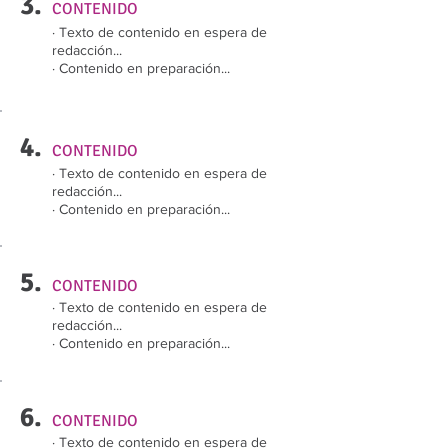
3.
CONTENIDO
· Texto de contenido en espera de
redacción...
· Contenido en preparación...
4.
CONTENIDO
· Texto de contenido en espera de
redacción...
· Contenido en preparación...
5.
CONTENIDO
· Texto de contenido en espera de
redacción...
· Contenido en preparación...
6.
CONTENIDO
· Texto de contenido en espera de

■ Task statement
Every record is to be restated word for word, with the pictures left out.

■ Result for this task
3.
CONTENIDO
· Texto de contenido en espera de
redacción...
· Contenido en preparación...
4.
CONTENIDO
· Texto de contenido en espera de
redacción...
· Contenido en preparación...
5.
CONTENIDO
· Texto de contenido en espera de
redacción...
· Contenido en preparación...
6.
CONTENIDO
· Texto de contenido en espera de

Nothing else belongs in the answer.